YOUR ASSIGNMENT.
Please reproduce all the data exactly as written and omit the pictures.

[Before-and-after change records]

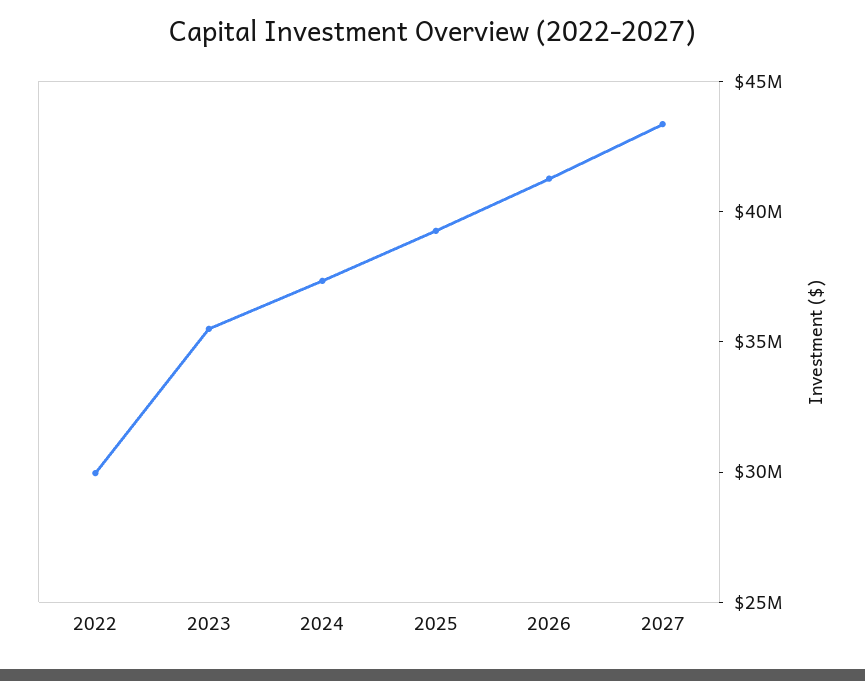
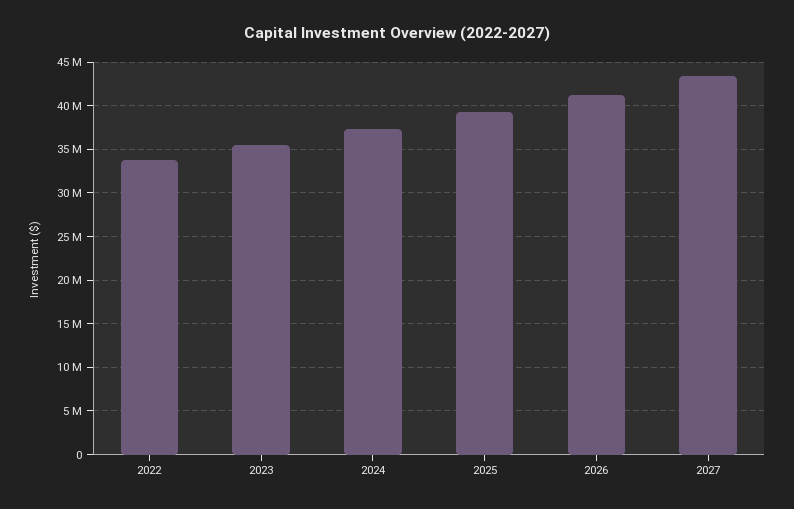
  {
-   "2022": 30000000,
+   "2022": 34000000,
    "2023": 36000000,
    "2024": 37000000,
    "2025": 39000000,
    "2026": 41000000,
    "2027": 43000000
  }

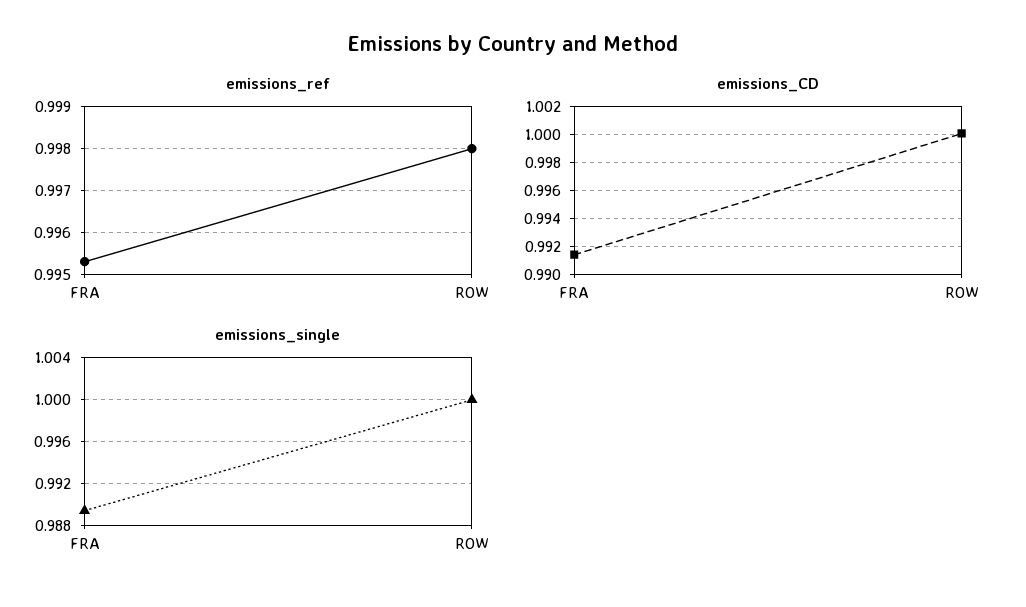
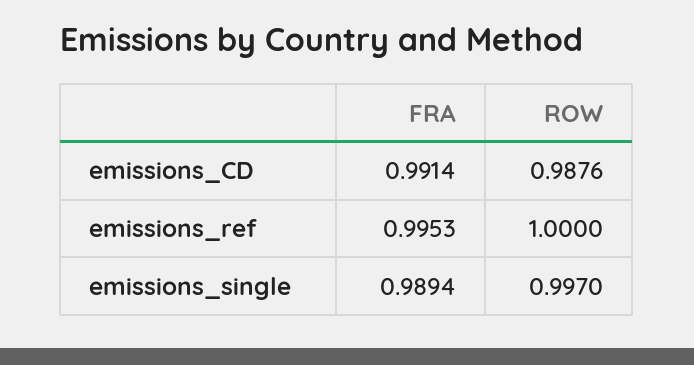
  {
    "emissions_ref": {
      "FRA": 0.9953,
-     "ROW": 0.998
+     "ROW": 1
    },
    "emissions_CD": {
      "FRA": 0.9914,
-     "ROW": 1
+     "ROW": 0.9876
    },
    "emissions_single": {
      "FRA": 0.9894,
-     "ROW": 1
+     "ROW": 0.997
    }
  }

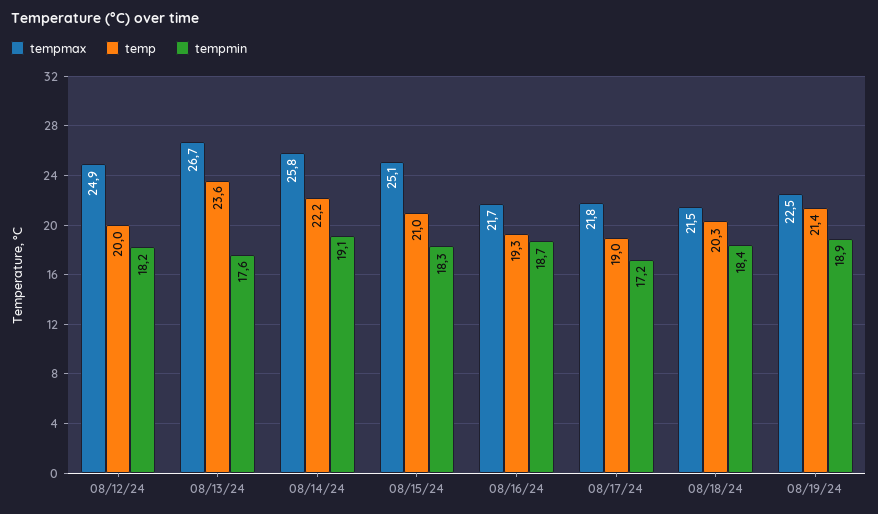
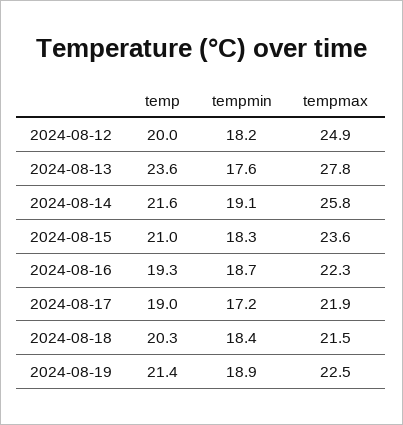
  {
    "tempmax": {
      "08/12/24": 24.9,
-     "08/13/24": 26.7,
+     "08/13/24": 27.8,
      "08/14/24": 25.8,
-     "08/15/24": 25.1,
+     "08/15/24": 23.6,
-     "08/16/24": 21.7,
+     "08/16/24": 22.3,
-     "08/17/24": 21.8,
+     "08/17/24": 21.9,
      "08/18/24": 21.5,
      "08/19/24": 22.5
    },
    "temp": {
      "08/12/24": 20,
      "08/13/24": 23.6,
-     "08/14/24": 22.2,
+     "08/14/24": 21.6,
      "08/15/24": 21,
      "08/16/24": 19.3,
      "08/17/24": 19,
      "08/18/24": 20.3,
      "08/19/24": 21.4
    },
    "tempmin": {
      "08/12/24": 18.2,
      "08/13/24": 17.6,
      "08/14/24": 19.1,
      "08/15/24": 18.3,
      "08/16/24": 18.7,
      "08/17/24": 17.2,
      "08/18/24": 18.4,
      "08/19/24": 18.9
    }
  }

SOLUTION FOR THIS TASK.
  {
-   "2022": 30000000,
+   "2022": 34000000,
    "2023": 36000000,
    "2024": 37000000,
    "2025": 39000000,
    "2026": 41000000,
    "2027": 43000000
  }

  {
    "emissions_ref": {
      "FRA": 0.9953,
-     "ROW": 0.998
+     "ROW": 1
    },
    "emissions_CD": {
      "FRA": 0.9914,
-     "ROW": 1
+     "ROW": 0.9876
    },
    "emissions_single": {
      "FRA": 0.9894,
-     "ROW": 1
+     "ROW": 0.997
    }
  }

  {
    "tempmax": {
      "08/12/24": 24.9,
-     "08/13/24": 26.7,
+     "08/13/24": 27.8,
      "08/14/24": 25.8,
-     "08/15/24": 25.1,
+     "08/15/24": 23.6,
-     "08/16/24": 21.7,
+     "08/16/24": 22.3,
-     "08/17/24": 21.8,
+     "08/17/24": 21.9,
      "08/18/24": 21.5,
      "08/19/24": 22.5
    },
    "temp": {
      "08/12/24": 20,
      "08/13/24": 23.6,
-     "08/14/24": 22.2,
+     "08/14/24": 21.6,
      "08/15/24": 21,
      "08/16/24": 19.3,
      "08/17/24": 19,
      "08/18/24": 20.3,
      "08/19/24": 21.4
    },
    "tempmin": {
      "08/12/24": 18.2,
      "08/13/24": 17.6,
      "08/14/24": 19.1,
      "08/15/24": 18.3,
      "08/16/24": 18.7,
      "08/17/24": 17.2,
      "08/18/24": 18.4,
      "08/19/24": 18.9
    }
  }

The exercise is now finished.